Many loops present characteristics that preclude their automatic parallelization and even a traditional manual parallelization using standard tools such as OpenMP. This is the case of loops in which we are unsure about dependencies among different iterations. In these situations, only a speculative approach, where the results of the parallelization are verified against a correct execution to make sure that the results are valid and take corrective actions otherwise, enables the exploitation of parallelism in these codes.

In this paper, we present a new thread-level speculative parallelization model and its implementation in a high-performance library named SpecLib, designed to automatically and efficiently parallelize loops that are not amenable to other approaches, for example because of indirections, race conditions, or data dependencies in the original code. Our library makes transparent to users the great internal complexity of distributing, synchronizing, verifying, correcting and restarting iterations when necessary using efficient shared memory mechanisms.

Particular emphasis has been placed on keeping the library as efficient as possible to achieve competitive performance. For this, certain flexibility has been granted to the library’s configuration, which allows users to adjust the size of the block of iterations, the most crucial parameter whose optimal value varies according to the parallelized loop. At the same time, the library presents other advanced options for experienced users that enable finer custom tuning and the use of more complex techniques.
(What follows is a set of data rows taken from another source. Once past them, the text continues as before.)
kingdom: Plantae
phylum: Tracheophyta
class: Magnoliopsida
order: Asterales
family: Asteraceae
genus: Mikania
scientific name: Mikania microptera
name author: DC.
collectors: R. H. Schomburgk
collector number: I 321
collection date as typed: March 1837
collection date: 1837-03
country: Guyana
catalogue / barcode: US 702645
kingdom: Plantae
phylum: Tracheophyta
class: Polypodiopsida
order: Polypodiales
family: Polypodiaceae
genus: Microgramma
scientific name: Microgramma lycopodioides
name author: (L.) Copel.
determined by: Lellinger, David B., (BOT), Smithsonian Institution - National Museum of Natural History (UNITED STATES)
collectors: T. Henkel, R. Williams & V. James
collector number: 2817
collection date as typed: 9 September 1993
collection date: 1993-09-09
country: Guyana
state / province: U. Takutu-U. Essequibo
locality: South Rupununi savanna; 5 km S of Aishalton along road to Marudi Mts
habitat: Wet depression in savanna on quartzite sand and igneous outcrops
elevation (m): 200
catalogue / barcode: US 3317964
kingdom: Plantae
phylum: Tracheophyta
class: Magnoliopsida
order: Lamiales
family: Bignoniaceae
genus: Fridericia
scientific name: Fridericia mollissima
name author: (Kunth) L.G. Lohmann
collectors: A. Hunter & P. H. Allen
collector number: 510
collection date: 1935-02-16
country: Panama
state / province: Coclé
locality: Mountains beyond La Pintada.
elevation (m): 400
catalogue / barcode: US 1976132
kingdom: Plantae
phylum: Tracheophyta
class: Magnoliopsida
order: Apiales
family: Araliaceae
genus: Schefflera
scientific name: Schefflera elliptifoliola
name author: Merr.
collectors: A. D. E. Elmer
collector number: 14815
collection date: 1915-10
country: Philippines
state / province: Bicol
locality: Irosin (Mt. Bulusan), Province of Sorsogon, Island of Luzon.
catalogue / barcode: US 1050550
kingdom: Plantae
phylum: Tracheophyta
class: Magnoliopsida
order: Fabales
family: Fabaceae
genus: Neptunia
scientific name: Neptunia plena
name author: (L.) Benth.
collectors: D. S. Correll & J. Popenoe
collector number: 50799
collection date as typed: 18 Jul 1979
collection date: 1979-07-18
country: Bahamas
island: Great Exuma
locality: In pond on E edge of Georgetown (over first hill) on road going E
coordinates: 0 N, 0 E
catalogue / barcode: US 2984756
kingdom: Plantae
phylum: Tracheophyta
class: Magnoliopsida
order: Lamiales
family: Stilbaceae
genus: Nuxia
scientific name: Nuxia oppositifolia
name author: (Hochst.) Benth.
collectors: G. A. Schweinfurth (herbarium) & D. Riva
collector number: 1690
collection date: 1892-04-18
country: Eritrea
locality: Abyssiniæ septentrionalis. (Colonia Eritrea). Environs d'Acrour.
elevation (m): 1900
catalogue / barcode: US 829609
The set of helper wrapper classes included with the library must also be highlighted, as it dramatically expands its possibilities and improves performance. It is especially useful for handling reductions, floating-point numbers, and containers such as arrays, among others.

The library achieved competitive performance in the different benchmarks used in the evaluation. While the scalability is very good for benchmarks where the number of correct speculations is high, it is somewhat limited for the difficult cases with many failed speculations. This reveals the great cost of discarding the work advanced by the multiple nested speculations.

As future work, we propose the creation of new helper classes to cover a greater diversity of cases and improve performance, especially those aimed to optimize access to arrays or other commonly used data structures in ways not considered in this paper. Also, it would be interesting to transfer the ideas presented in this paper to a distributed memory environment to increase scalability if we found instances where this could be useful. However, the challenges are immense and the overhead and communications costs associated with this task are huge, so for each proposal it would also be necessary to explore its feasibility. Finally, we also consider it interesting for future work to estimate the energy consumption of our proposal and present modifications that minimize it if possible.